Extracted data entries
::::
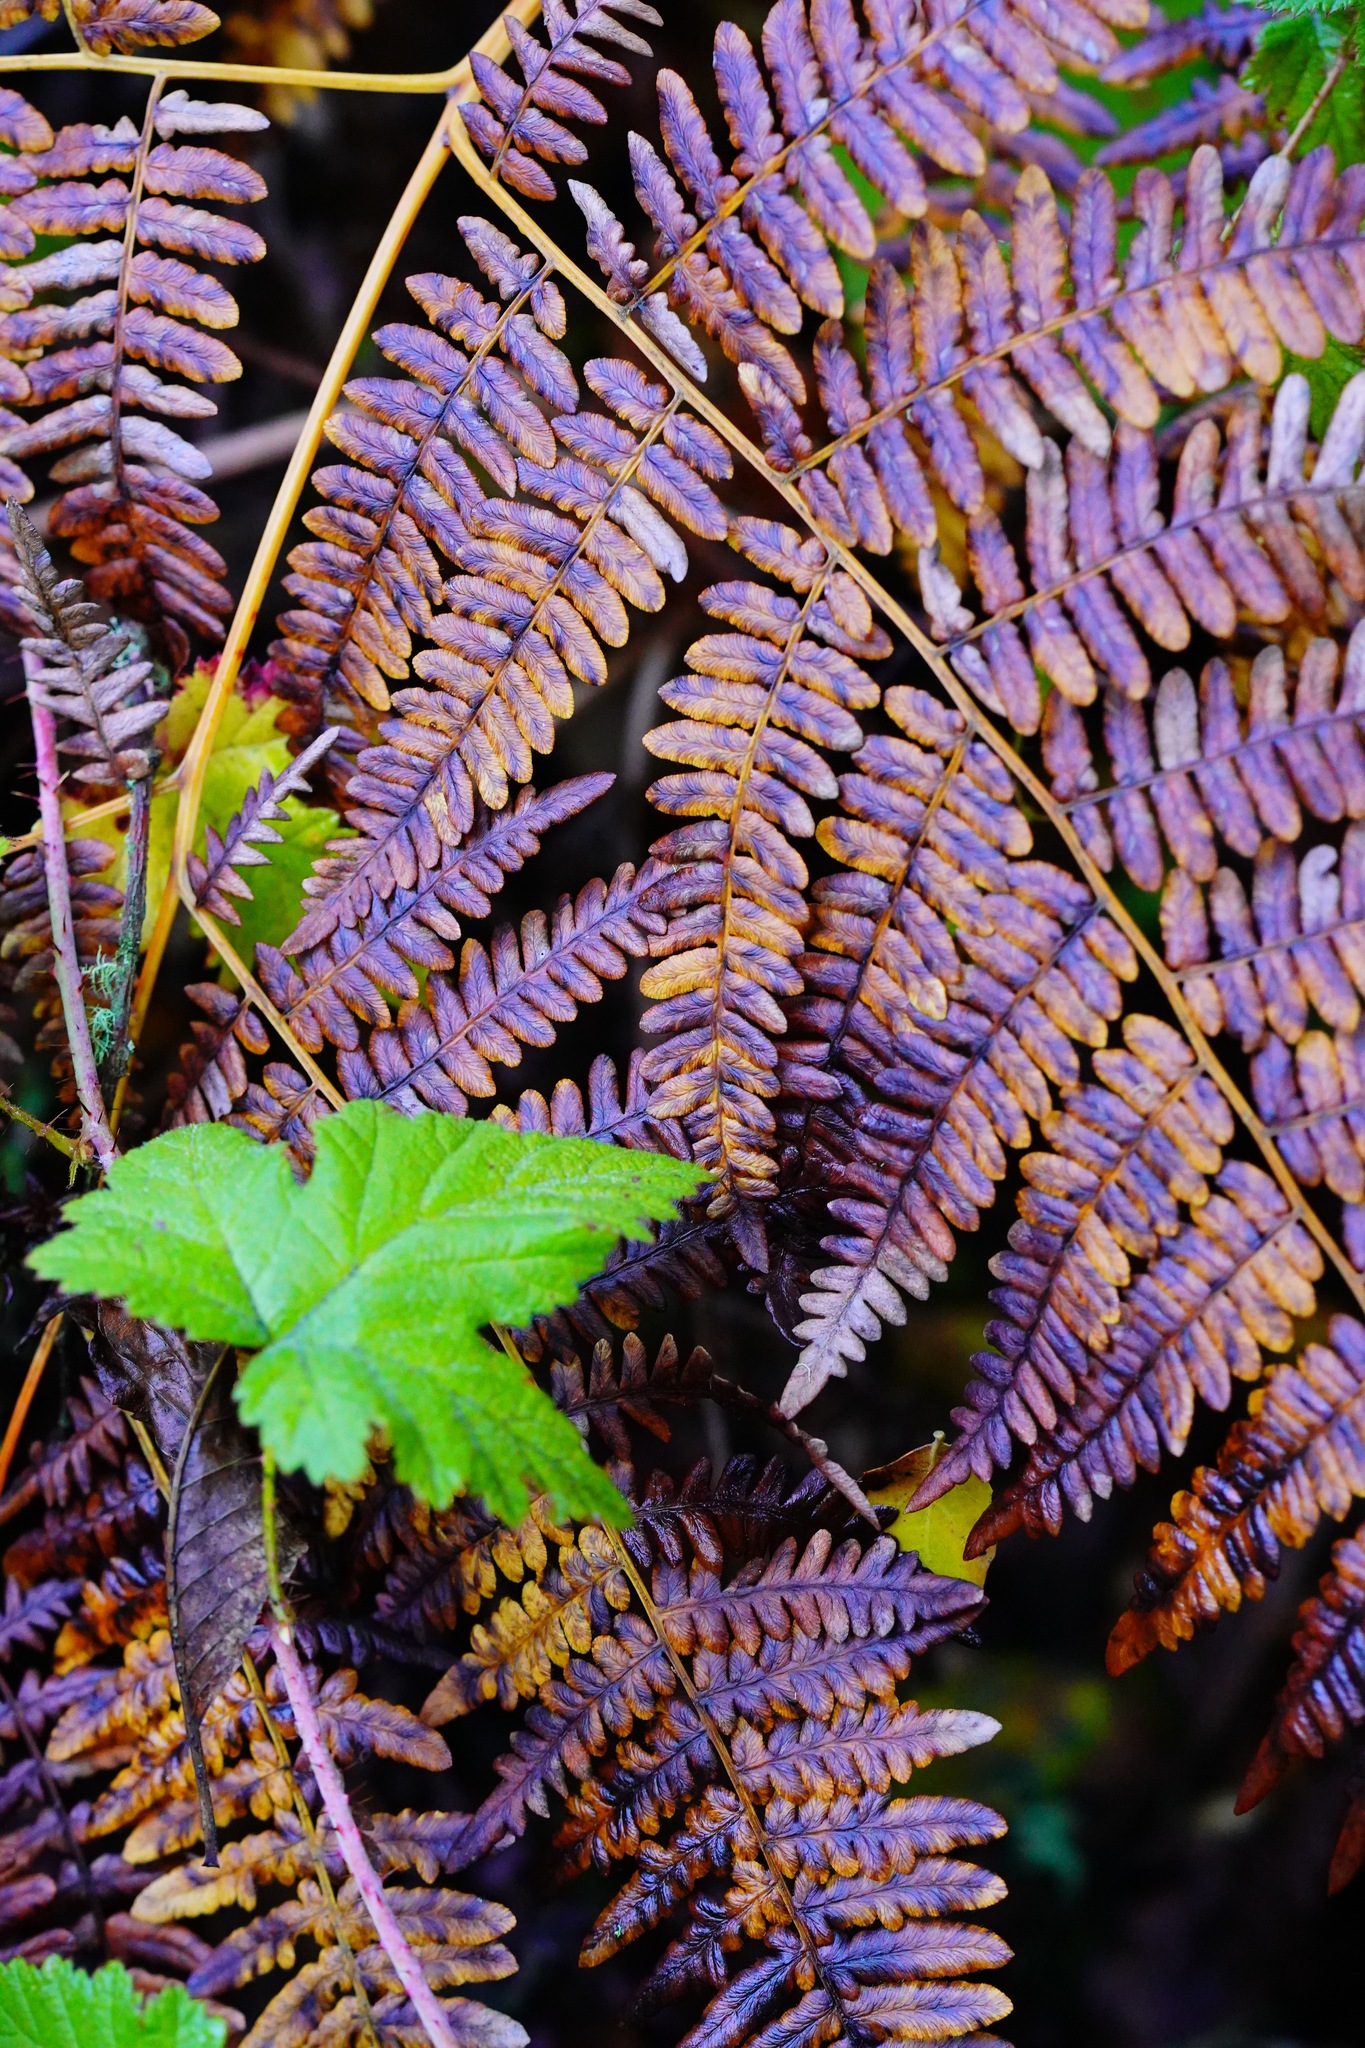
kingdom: Plantae
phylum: Tracheophyta
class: Polypodiopsida
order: Polypodiales
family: Dennstaedtiaceae
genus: Pteridium
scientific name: Pteridium aquilinum
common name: Bracken
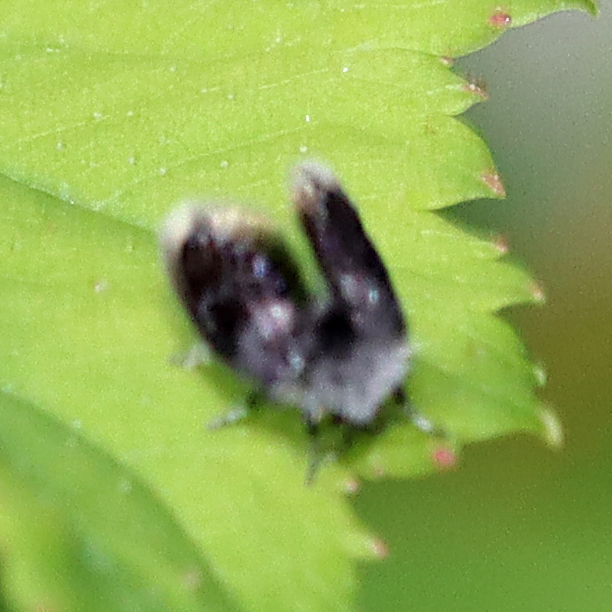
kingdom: Animalia
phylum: Arthropoda
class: Insecta
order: Diptera
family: Psychodidae
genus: Setomima
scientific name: Setomima
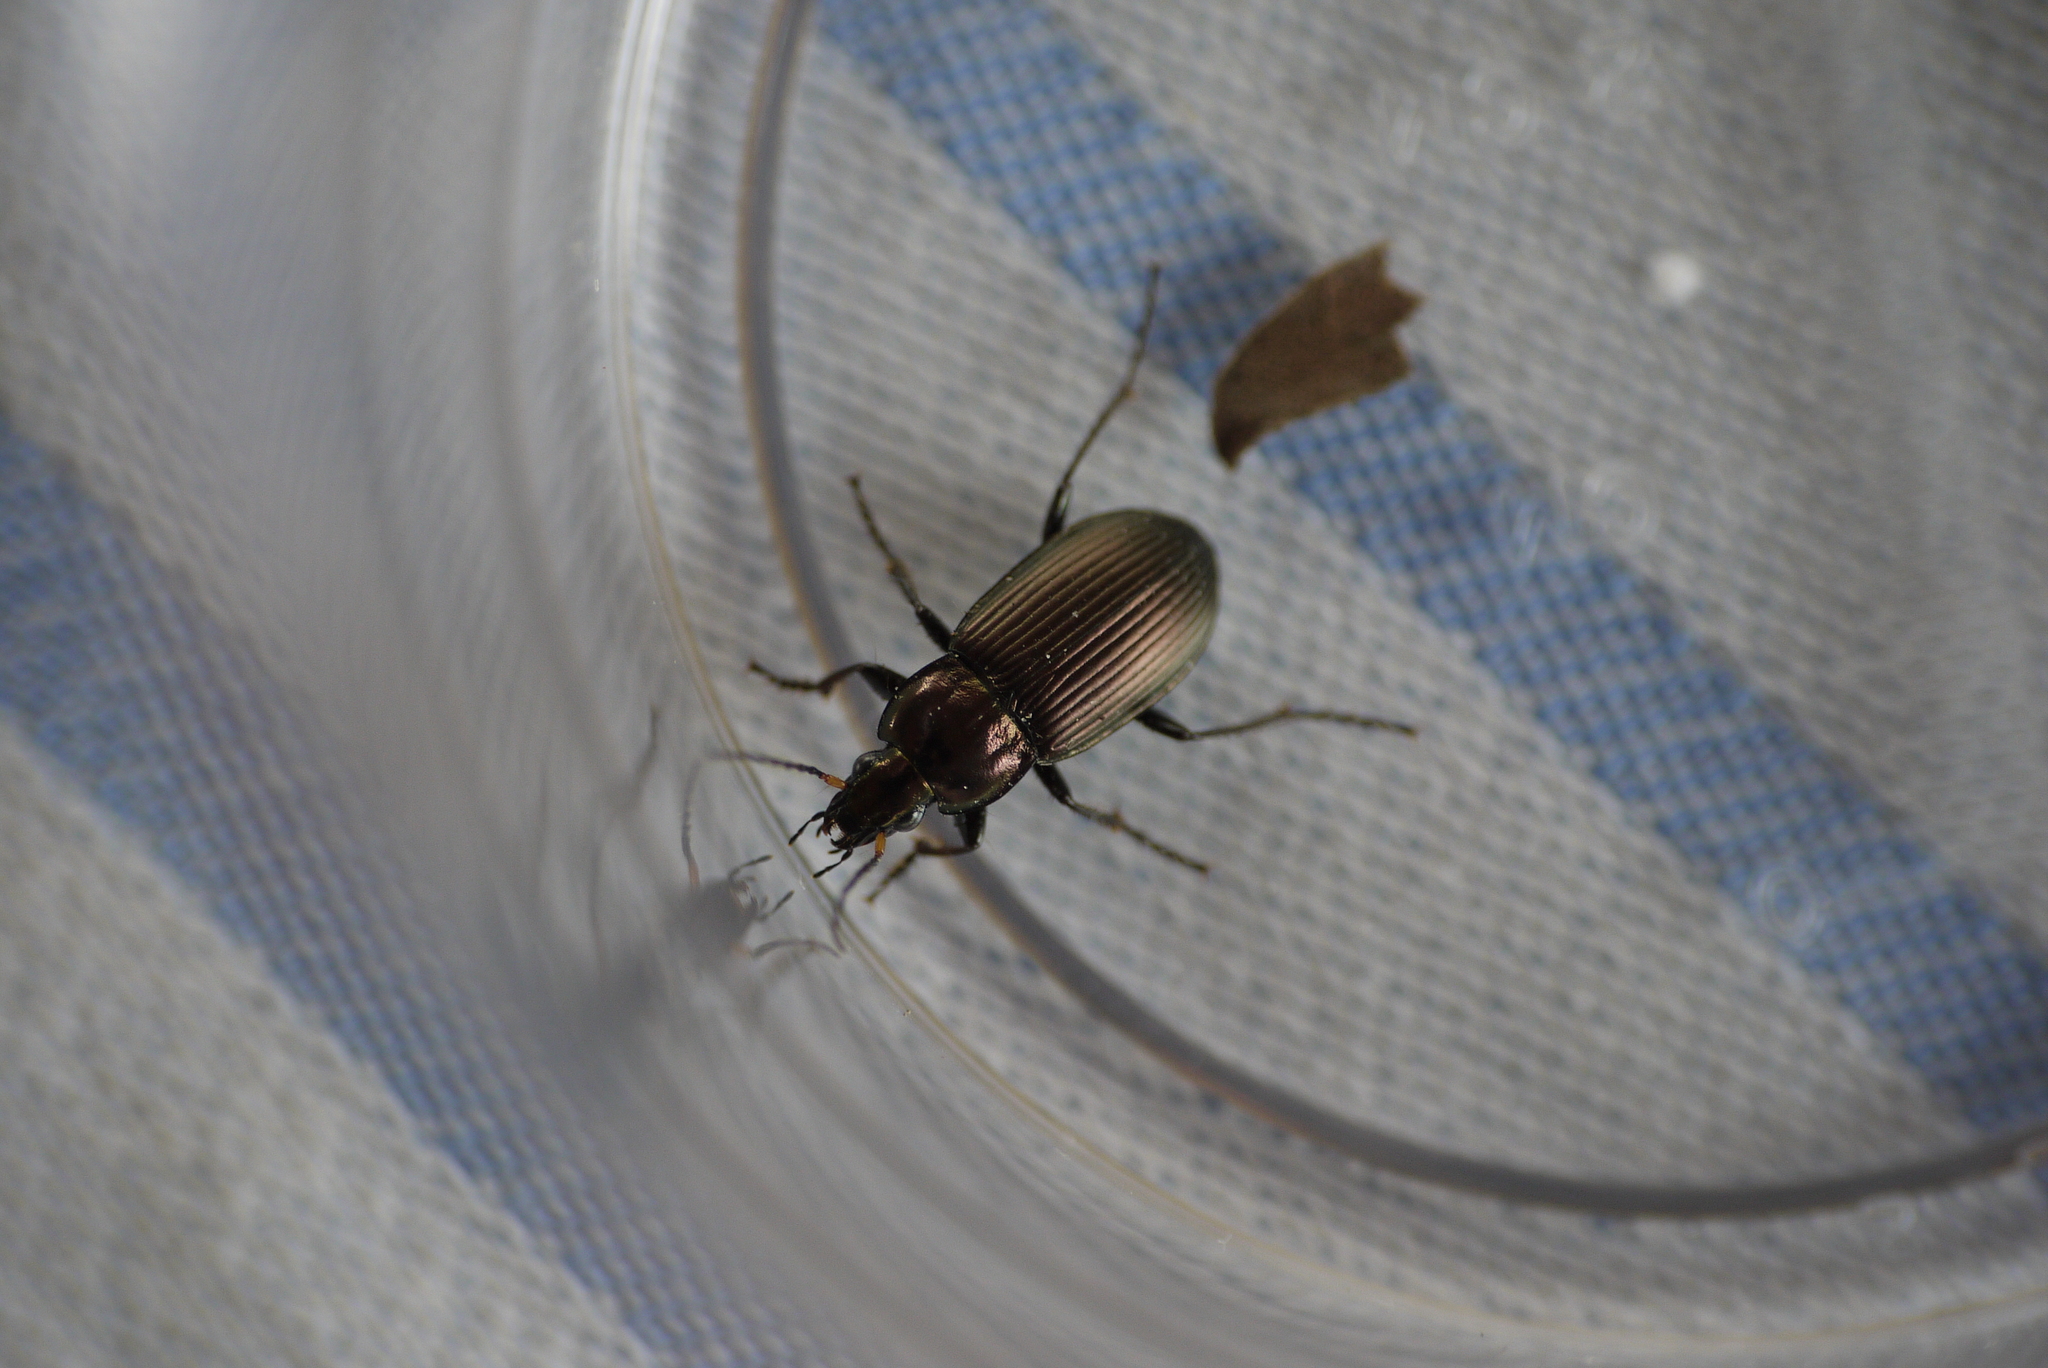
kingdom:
::::
Your instructions
Convert all of the data above into a Markdown table with the columns No. and Line, with one numbered row for each nonblank line. Leave the pictures out.

Exercise response
| No. | Line |
|---|---|
| 1 | kingdom: Plantae |
| 2 | phylum: Tracheophyta |
| 3 | class: Polypodiopsida |
| 4 | order: Polypodiales |
| 5 | family: Dennstaedtiaceae |
| 6 | genus: Pteridium |
| 7 | scientific name: Pteridium aquilinum |
| 8 | common name: Bracken |
| 9 | kingdom: Animalia |
| 10 | phylum: Arthropoda |
| 11 | class: Insecta |
| 12 | order: Diptera |
| 13 | family: Psychodidae |
| 14 | genus: Setomima |
| 15 | scientific name: Setomima |
| 16 | kingdom: |